Stored data entries
◆ ◆ ◆ ◆
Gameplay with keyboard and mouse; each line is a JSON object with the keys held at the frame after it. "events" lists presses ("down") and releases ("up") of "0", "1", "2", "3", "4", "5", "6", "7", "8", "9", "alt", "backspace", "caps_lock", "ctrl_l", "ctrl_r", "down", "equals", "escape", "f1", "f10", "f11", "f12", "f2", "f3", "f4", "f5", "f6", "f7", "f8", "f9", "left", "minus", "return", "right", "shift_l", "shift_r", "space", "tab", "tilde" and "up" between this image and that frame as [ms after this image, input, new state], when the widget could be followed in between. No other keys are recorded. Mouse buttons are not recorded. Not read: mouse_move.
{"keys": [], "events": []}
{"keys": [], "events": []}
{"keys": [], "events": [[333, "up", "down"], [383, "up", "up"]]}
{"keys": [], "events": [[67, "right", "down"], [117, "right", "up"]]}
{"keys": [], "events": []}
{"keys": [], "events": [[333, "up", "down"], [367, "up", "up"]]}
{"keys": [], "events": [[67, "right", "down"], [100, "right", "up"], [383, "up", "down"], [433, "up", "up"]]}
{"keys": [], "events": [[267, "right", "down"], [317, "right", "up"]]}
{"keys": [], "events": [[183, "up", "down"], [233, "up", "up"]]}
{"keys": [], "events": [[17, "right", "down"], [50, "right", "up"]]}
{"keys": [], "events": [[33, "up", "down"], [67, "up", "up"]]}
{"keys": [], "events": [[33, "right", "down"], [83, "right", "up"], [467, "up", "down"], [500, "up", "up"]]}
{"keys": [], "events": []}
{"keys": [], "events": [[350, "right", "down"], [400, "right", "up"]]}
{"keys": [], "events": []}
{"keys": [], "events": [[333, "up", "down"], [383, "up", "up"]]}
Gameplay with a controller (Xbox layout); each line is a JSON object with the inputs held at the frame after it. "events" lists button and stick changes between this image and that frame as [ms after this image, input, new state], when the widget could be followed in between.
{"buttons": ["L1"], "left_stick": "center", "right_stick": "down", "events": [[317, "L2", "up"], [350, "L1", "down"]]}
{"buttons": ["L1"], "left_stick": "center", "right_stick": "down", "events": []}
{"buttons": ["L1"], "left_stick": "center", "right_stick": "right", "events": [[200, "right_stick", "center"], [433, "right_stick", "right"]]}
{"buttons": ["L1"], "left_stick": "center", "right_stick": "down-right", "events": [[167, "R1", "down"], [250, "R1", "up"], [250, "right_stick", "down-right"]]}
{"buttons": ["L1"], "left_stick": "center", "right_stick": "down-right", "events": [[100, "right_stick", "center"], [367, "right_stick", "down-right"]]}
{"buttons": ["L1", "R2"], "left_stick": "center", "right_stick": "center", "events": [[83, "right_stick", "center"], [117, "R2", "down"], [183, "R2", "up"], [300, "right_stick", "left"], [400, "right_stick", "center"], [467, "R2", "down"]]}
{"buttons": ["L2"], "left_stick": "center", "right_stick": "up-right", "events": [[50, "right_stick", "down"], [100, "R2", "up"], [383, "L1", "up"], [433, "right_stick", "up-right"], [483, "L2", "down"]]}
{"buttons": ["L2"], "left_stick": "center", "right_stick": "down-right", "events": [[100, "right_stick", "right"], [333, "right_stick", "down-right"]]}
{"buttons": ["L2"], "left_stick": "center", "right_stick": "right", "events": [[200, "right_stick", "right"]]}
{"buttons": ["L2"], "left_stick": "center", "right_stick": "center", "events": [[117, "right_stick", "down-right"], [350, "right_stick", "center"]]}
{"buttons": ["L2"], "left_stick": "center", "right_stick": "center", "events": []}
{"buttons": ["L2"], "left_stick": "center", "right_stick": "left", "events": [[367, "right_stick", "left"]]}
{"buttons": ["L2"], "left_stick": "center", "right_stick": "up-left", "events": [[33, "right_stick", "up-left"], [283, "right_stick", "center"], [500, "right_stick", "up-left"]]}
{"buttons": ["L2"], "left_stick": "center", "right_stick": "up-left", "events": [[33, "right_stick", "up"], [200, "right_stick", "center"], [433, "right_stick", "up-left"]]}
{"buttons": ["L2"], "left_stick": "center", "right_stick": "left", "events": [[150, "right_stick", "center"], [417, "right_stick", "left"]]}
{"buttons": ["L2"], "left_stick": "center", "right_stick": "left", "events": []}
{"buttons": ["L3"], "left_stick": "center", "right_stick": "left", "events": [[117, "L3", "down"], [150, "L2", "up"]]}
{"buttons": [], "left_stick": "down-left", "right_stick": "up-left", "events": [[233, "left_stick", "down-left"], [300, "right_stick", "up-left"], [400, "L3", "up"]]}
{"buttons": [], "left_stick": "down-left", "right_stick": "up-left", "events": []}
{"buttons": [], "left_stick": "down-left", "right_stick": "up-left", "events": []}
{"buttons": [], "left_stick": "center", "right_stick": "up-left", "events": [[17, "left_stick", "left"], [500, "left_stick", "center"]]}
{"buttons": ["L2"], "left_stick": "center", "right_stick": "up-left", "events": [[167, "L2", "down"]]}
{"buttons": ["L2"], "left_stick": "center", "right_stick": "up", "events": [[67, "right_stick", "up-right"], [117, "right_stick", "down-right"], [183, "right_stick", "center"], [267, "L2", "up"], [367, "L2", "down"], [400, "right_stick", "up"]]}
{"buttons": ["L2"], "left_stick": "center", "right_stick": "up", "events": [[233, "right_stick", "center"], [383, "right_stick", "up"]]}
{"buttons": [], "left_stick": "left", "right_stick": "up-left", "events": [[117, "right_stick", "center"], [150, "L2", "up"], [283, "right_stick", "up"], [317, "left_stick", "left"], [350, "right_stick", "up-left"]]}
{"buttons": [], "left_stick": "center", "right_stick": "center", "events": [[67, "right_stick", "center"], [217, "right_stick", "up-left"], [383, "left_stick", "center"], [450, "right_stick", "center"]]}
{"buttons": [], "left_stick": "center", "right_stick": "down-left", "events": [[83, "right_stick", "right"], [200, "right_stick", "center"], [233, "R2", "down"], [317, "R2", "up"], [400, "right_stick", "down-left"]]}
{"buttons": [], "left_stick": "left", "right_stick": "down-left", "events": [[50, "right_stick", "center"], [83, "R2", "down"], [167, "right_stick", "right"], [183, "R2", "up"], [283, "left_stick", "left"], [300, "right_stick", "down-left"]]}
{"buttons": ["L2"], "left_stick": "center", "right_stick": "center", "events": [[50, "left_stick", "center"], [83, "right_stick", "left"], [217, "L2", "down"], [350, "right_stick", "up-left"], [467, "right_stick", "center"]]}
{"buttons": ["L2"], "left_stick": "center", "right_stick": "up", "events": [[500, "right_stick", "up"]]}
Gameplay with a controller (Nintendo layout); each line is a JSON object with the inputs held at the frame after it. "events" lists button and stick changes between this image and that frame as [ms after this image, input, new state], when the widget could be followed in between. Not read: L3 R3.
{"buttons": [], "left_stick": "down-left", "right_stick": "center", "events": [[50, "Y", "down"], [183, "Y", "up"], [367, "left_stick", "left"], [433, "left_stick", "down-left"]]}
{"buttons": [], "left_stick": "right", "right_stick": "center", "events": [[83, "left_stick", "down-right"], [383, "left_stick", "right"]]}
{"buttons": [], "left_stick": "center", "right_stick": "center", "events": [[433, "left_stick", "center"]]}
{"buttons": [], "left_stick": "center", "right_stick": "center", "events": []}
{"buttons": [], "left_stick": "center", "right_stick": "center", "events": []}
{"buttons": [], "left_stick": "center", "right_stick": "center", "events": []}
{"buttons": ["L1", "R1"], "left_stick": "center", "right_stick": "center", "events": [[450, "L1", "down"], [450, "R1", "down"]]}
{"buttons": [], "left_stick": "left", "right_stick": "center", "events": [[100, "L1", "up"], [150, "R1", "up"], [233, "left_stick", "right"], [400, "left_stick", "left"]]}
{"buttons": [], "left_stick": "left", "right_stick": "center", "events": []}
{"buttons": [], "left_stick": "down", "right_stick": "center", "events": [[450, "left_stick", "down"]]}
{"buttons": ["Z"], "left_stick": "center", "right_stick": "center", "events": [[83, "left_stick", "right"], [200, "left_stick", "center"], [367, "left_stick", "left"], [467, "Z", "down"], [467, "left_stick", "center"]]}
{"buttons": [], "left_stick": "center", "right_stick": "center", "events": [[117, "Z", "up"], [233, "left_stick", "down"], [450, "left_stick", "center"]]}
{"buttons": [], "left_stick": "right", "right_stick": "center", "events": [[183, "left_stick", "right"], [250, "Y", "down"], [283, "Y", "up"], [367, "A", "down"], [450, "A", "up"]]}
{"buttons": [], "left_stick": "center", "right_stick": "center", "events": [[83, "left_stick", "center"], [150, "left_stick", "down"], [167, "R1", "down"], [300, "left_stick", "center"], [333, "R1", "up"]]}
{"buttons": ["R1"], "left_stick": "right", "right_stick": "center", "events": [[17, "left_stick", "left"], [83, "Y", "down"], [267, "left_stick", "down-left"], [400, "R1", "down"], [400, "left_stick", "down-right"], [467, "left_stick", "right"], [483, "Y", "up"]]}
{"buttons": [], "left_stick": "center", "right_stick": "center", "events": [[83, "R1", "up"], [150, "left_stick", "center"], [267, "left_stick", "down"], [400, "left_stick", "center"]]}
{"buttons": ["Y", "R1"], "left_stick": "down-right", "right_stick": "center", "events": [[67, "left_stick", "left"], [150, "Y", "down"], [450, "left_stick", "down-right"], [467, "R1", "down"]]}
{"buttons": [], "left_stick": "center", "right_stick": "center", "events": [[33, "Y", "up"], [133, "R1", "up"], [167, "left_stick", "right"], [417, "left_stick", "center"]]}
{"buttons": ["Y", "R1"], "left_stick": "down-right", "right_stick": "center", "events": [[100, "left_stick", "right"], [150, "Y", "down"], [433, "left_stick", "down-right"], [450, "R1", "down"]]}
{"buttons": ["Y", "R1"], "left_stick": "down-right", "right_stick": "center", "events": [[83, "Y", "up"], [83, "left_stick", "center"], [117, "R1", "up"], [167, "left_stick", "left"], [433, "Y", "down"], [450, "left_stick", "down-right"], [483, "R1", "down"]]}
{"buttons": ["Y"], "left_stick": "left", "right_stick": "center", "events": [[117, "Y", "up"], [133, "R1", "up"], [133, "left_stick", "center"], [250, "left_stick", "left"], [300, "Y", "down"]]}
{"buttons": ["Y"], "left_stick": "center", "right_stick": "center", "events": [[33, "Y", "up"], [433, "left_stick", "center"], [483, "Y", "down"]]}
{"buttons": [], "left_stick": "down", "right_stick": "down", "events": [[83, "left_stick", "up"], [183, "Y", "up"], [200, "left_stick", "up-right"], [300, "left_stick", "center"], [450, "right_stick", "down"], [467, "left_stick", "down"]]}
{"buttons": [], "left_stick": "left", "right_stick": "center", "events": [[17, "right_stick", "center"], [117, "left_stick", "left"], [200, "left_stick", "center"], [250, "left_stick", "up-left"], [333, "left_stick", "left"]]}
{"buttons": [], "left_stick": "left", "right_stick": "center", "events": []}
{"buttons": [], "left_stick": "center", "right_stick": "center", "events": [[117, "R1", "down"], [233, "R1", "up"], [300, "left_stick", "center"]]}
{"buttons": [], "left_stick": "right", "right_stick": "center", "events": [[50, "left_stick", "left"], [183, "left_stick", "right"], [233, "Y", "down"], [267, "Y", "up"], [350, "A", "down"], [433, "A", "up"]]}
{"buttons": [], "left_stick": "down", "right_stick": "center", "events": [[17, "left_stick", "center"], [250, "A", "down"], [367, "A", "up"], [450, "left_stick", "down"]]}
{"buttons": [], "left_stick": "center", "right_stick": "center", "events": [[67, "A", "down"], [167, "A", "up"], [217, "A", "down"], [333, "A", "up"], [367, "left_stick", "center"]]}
◆ ◆ ◆ ◆
Task details – Only a number belongs in the answer: the number of lines in the preceding data that hold "controller".

Task response – 2